The flat is crowded as a party. There’s a washbasin balanced atop a set of trunks stacked on each other that seem to be functioning as both storage and a dining table, bumping knees with a sooty stove that looks like it’s pushing down the floor. I consider taking off my boots but decide I’d rather not risk trodding these boards sock-footed for fear of a splinter impaling me.
&nbs
p; Monty steps into the middle of what can be generously termed the front room, though there’s only a thin partition to designate its edges. “I know it’s shit,” he says before I have to come up with a compliment that is actually a lie. “But it’s our shit. So long as we pay the rent. Which we have. Mostly. Only one close call so far. And we have a stove, which is grand. And there are significantly fewer cockroaches than there were in the summer. More mice now, but fewer cockroaches.” He does a little victorious gesture with his hands clasped above his head. “Here, Percy’s in bed. Come say your hallos. I think he’s still awake.”
“Why’s Percy abed?” I follow Monty around the partition as Percy raises his head from where he’s burrowed into their mattress. He hasn’t become as dramatically waifish as Monty, though his dark skin hides any pallor. That, and Percy has been a stretched-out creature since youth, every suit a bit too short in the sleeves and his limbs thin with lean muscles jutting out like tangerines wrapped in burlap.
It occurs to me suddenly why the pair of them may be lounging in the middle of the day, and I freeze, blushing before I have confirmation of my suspicions. “Oh no. Am I interrupting something marital and romantic?”
“Felicity, please, it’s six in the evening,” Monty says with great indignance, then adds, “We’ve been fornicating all day.”
I resist using up my first eye roll of the visit this early. “Really, Percy, why are you in bed?”

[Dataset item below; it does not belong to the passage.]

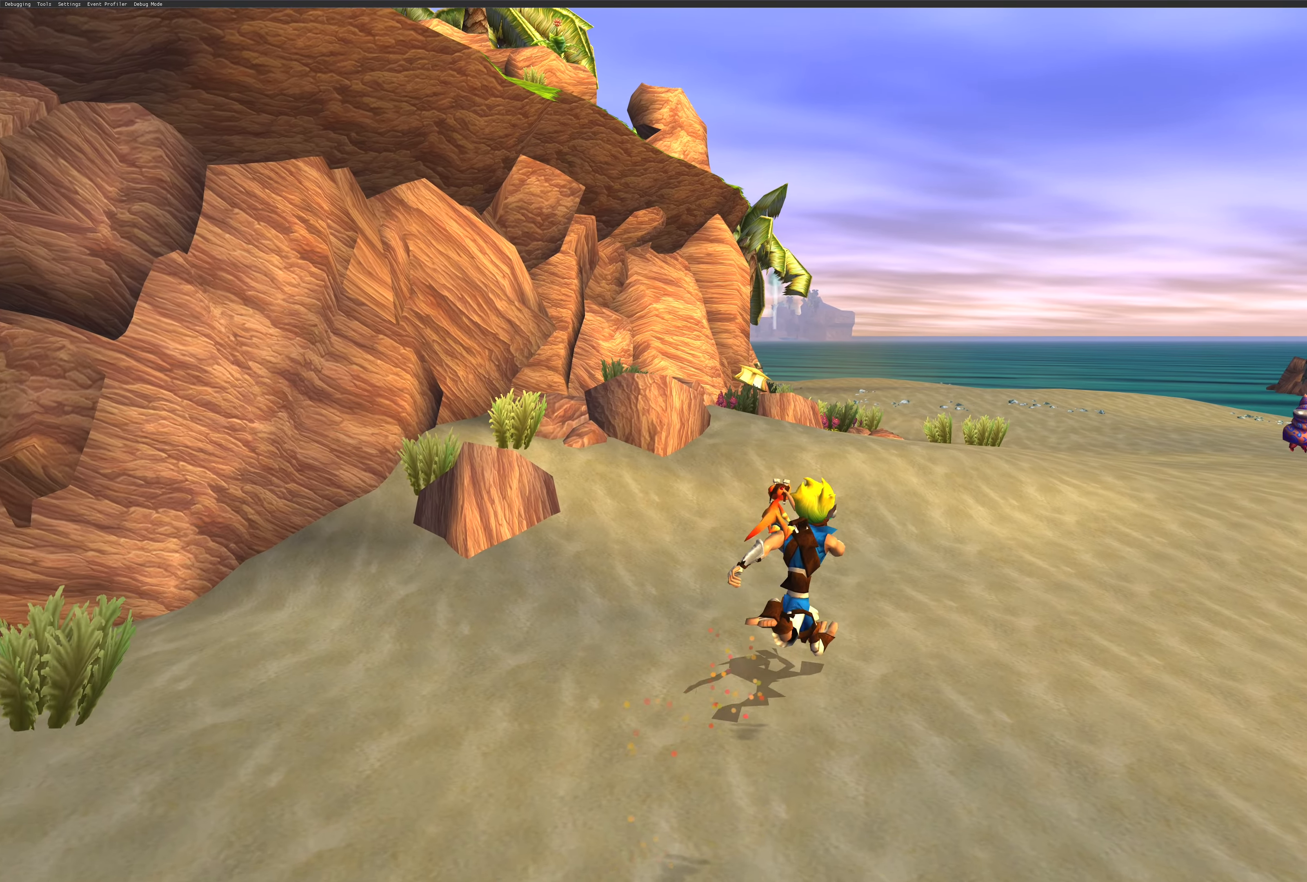
{"buttons": [], "left_stick": "up", "right_stick": "center", "events": []}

“Because it has not been a very good week.” Monty sinks down at Percy’s side and nestles into his shoulder, his deaf side away from me.
Percy gives me a weak smile, his head listing against Monty’s. “Just a fit yesterday,” he says, and Monty wrinkles his nose at the word.
“Oh.” It comes out more relieved than I meant it to—I’m far more comfortable discussing epilepsy than fornication. Percy is an epileptic, temporarily incapacitated at periodic intervals by convulsions that physicians since Hippocrates have been attempting—and largely failing—to both understand and treat. After several years of his guardian aunt and uncle bringing a parade of so-called experts in to cup and bleed and dose him in attempt to lessen the severity, they finally decided upon permanent imprisonment in the sort of barbaric asylum that people with untreatable ills are confined to. It would have happened, too, had he not absconded with my brother—so dedicated were they to keeping his illness a secret for fear of the social embarrassment that neither Monty nor I knew of it until we were abroad.